Re: Thoughts about a new GdkPixbuf transform interface
- From: Owen Taylor <otaylor redhat com>
- To: Bill Haneman <bill haneman sun com>
- Cc: gtk-devel-list gnome org
- Subject: Re: Thoughts about a new GdkPixbuf transform interface
- Date: 19 Feb 2003 16:19:04 -0500
On Wed, 2003-02-19 at 08:03, Bill Haneman wrote:
> > typedef enum GdkPixbufEdgeMode {
> > GDK_PIXBUF_EDGE_NEAREST,
> > GDK_PIXBUF_EDGE_TRANSPARENT,
> > GDK_PIXBUF_EDGE_TILE
> > };
>
> Hmm, what about WRAP? If we had non-affine transformations this could
> matter, for instance if you are using FFT to do your transformations.
> Is that what you meant by "TILE" ?
Yes, TILE means wrap. (Though I'd say that applicability of FFT based
methods only works for _affine_ transformations. If you have a
non-linear spatial transform, then you can't use a fourier transform.)
[...]
> > - Making the "transform then render a portion of the transformed object"
> > model explicit hopefully makes it easier.
> [not sure what you mean here I'm afraid]
The docs for gdk_pixbuf_scale() say::
Creates a transformation of the source image @src by scaling by
@scale_x and @scale_y then translating by @offset_x and @offset_y,
then renders the rectangle (@dest_x, @dest_y, @dest_width,
@dest_height) of the resulting image onto the destination image
replacing the previous contents.
Nobody ever understood what that meant. I'm hoping that if you
have to write:
gdk_pixbuf_transform_scale (transform, scale_x, scale_y);
gdk_pixbuf_transform_offset (transform, offset_x, offset_x);
gdk_pixbuf_transform_composite (transform, dest,
dest_x, dest_y, dest_width, dest_height);
the model will be clear.

◆ Exercise requirements
1. In the post about the GdkPixbuf transform interface, what does TILE mean?
2. Reproduce the passage from the post about the GdkPixbuf transform interface starting at "Yes, TILE means" and ending at "a fourier transform.)".

◆ Dataset records

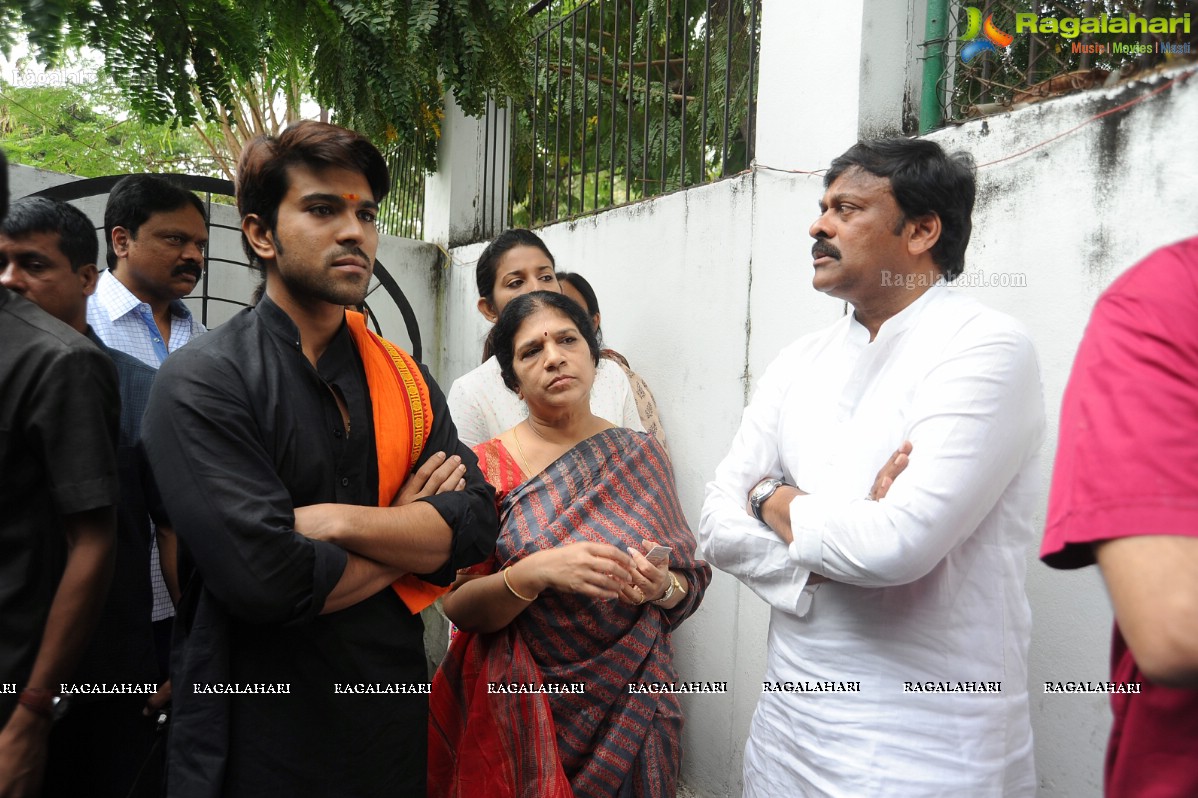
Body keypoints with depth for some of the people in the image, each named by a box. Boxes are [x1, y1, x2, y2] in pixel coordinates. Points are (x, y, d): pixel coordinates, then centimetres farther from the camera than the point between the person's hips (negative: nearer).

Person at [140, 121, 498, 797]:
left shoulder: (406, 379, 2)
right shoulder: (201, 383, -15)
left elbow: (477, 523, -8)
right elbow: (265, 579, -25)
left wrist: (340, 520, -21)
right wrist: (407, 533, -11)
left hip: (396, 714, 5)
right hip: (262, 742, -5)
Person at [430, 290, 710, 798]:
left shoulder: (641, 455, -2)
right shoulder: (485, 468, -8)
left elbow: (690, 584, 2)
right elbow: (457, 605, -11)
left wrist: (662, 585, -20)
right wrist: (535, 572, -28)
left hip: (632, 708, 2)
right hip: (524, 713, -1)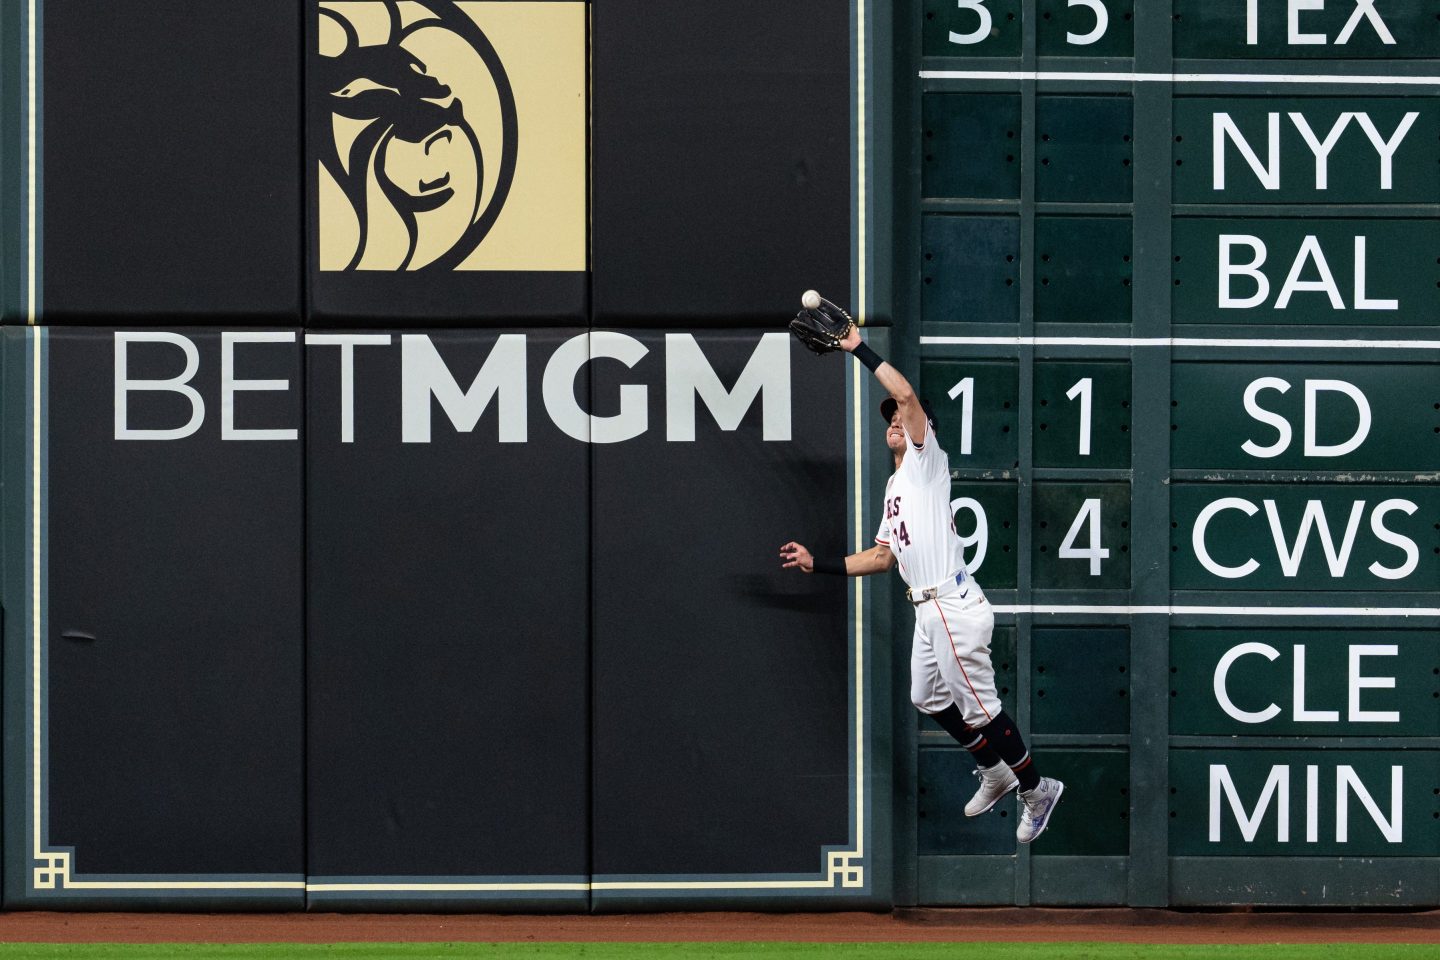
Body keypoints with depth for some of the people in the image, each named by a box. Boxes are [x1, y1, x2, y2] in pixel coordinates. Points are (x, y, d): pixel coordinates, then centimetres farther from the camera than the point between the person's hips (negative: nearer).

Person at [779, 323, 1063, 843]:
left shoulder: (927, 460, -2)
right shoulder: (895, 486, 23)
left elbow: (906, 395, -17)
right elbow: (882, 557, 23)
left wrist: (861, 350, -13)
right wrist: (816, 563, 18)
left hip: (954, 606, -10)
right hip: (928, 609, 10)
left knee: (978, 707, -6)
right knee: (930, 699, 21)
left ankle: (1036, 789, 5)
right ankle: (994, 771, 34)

* * *

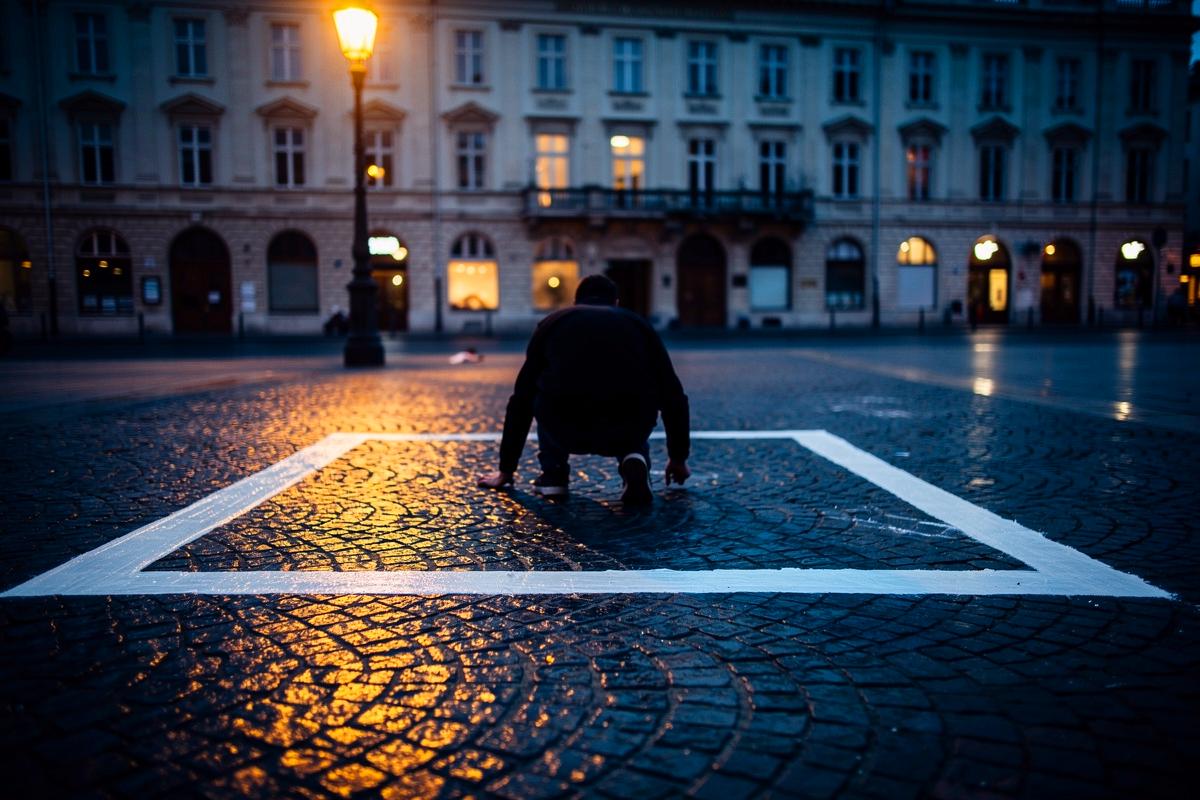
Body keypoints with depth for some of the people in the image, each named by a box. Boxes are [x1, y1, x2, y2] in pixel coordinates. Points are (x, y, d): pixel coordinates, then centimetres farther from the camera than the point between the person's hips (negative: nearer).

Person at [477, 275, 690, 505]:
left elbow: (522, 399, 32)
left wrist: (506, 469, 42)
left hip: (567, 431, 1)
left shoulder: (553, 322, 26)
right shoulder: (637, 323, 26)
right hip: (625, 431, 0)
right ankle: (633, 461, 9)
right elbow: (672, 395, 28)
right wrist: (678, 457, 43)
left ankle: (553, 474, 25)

◆ Outputs by task
1. TILE means wrap.

2.
Yes, TILE means wrap. (Though I'd say that applicability of FFT based
methods only works for _affine_ transformations. If you have a
non-linear spatial transform, then you can't use a fourier transform.)